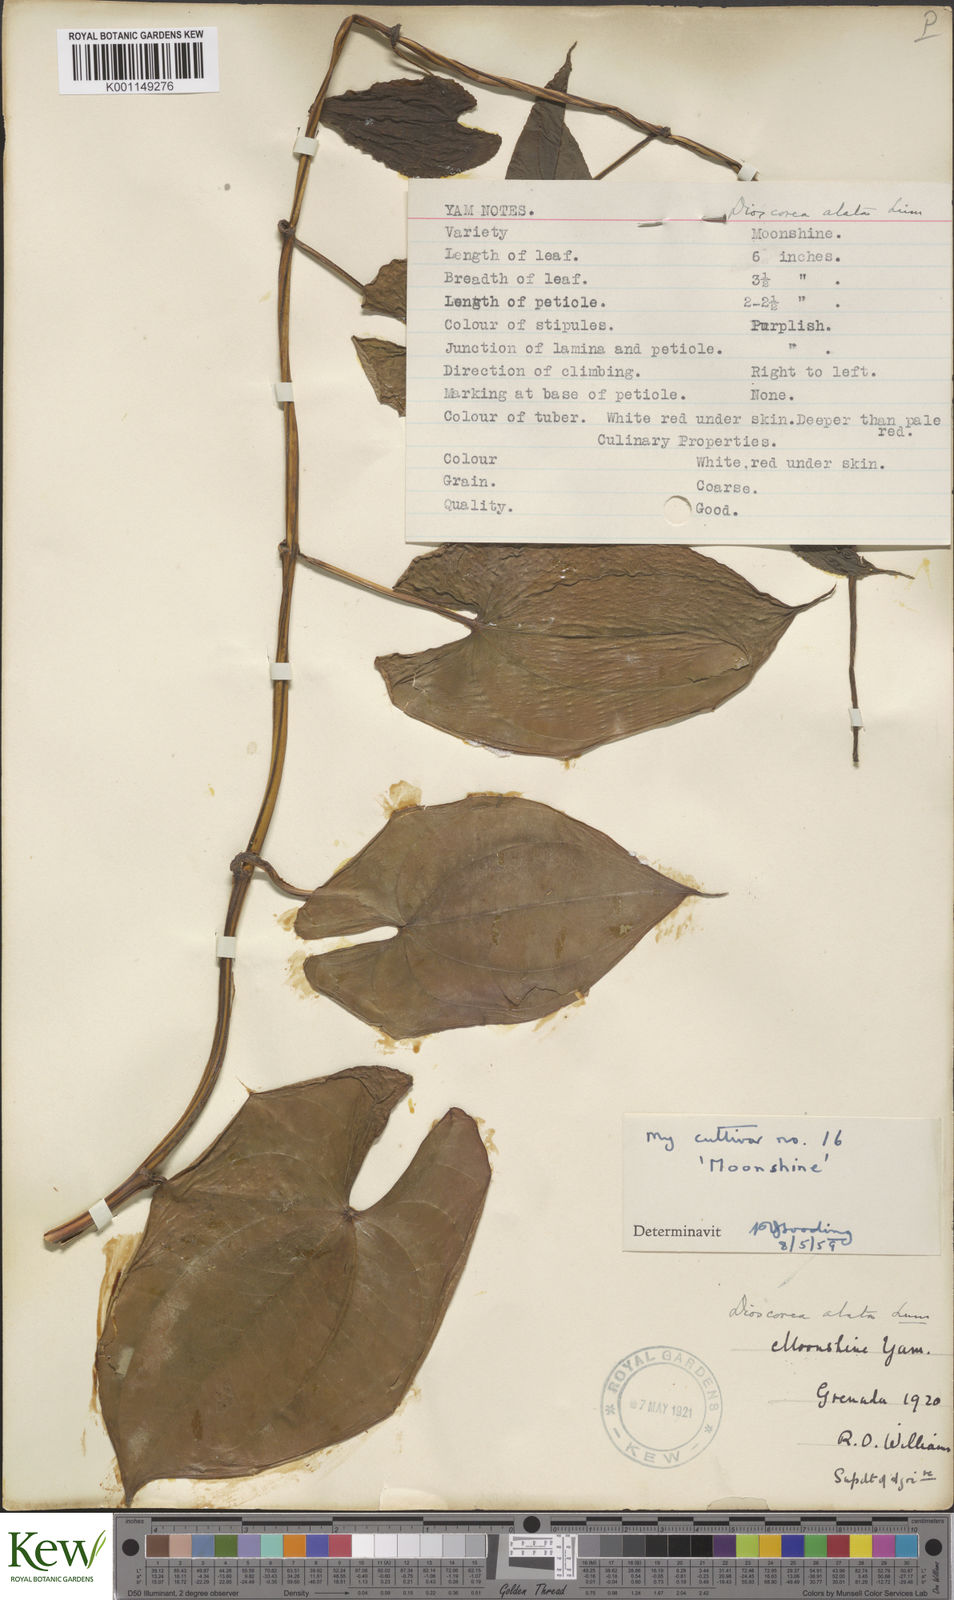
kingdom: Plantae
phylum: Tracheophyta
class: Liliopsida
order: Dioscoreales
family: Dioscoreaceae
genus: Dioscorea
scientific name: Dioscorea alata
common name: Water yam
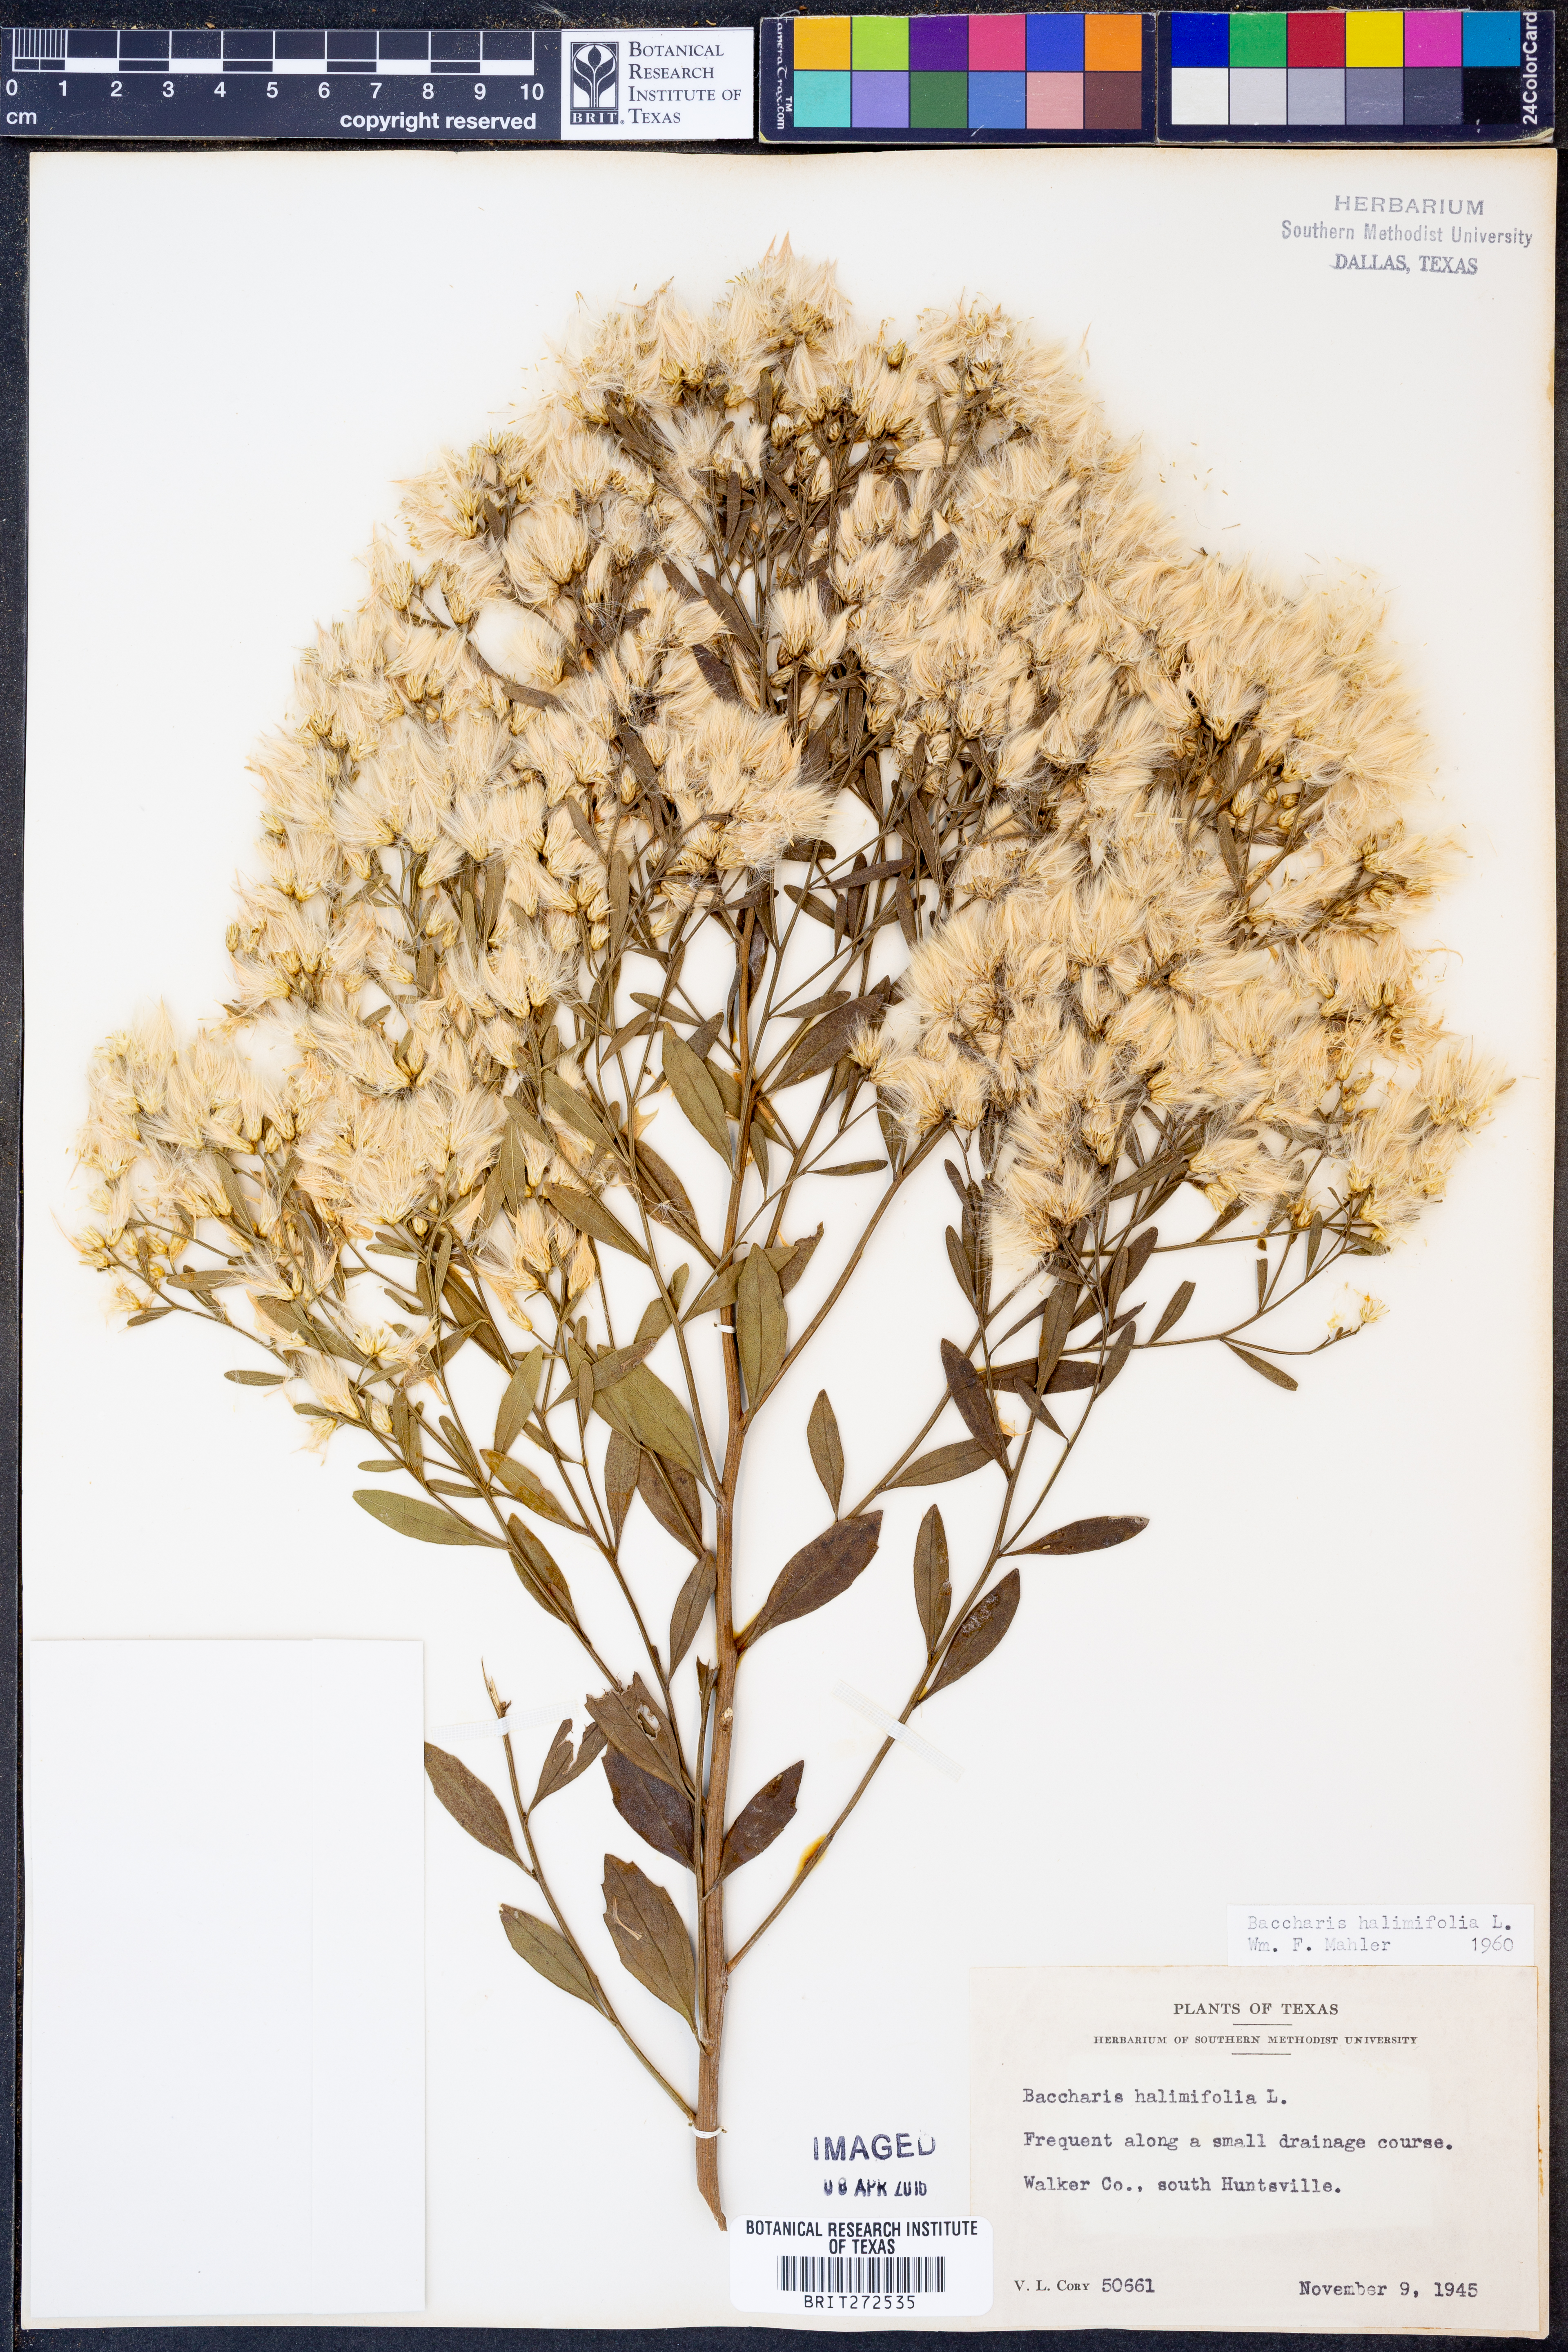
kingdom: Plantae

_ _ _ _ _

== REQUIRED TASK ==
Put every line of the records above into a Markdown table with the columns "Number" and "Text", numbering each row and leaving out blank lines. Leave the pictures out of the table.

== RESULT ==
| Number | Text |
|---|---|
| 1 | kingdom: Plantae |
| 2 | phylum: Tracheophyta |
| 3 | class: Liliopsida |
| 4 | order: Dioscoreales |
| 5 | family: Dioscoreaceae |
| 6 | genus: Dioscorea |
| 7 | scientific name: Dioscorea alata |
| 8 | common name: Water yam |
| 9 | kingdom: Plantae |